== ACTIVITY ==
Extract every line of the data below that contains the string "What", treating uppercase and lowercase letters as distinct.

Start of RECORD SET

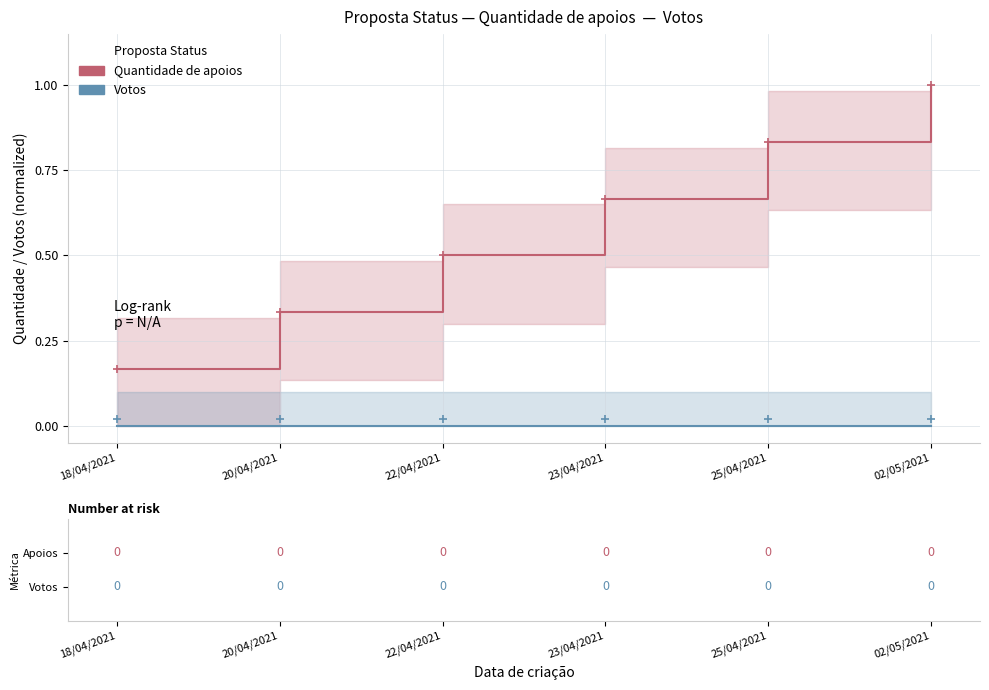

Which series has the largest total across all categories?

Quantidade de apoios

End of RECORD SET
Start of RECORD SET

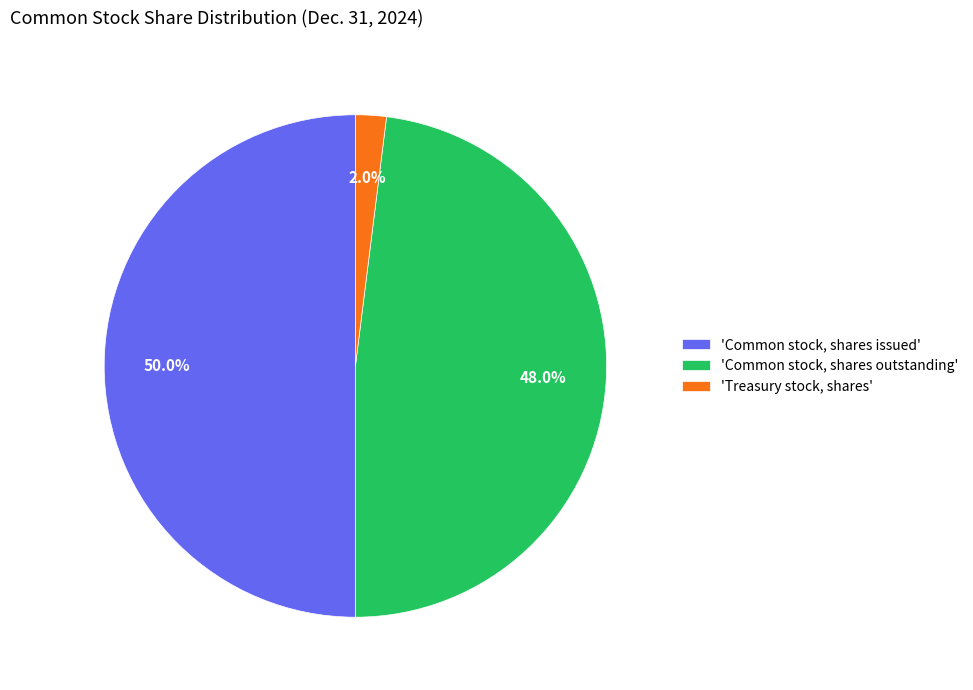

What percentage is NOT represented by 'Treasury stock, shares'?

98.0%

End of RECORD SET
Start of RECORD SET

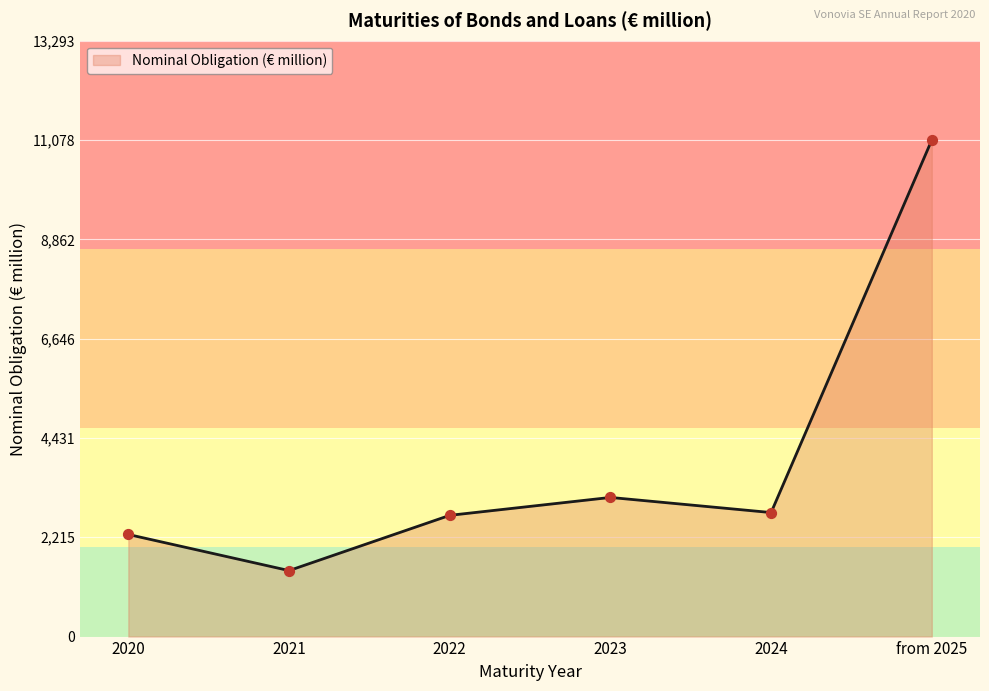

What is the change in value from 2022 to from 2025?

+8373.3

End of RECORD SET

== REPLY ==
What percentage is NOT represented by 'Treasury stock, shares'?
What is the change in value from 2022 to from 2025?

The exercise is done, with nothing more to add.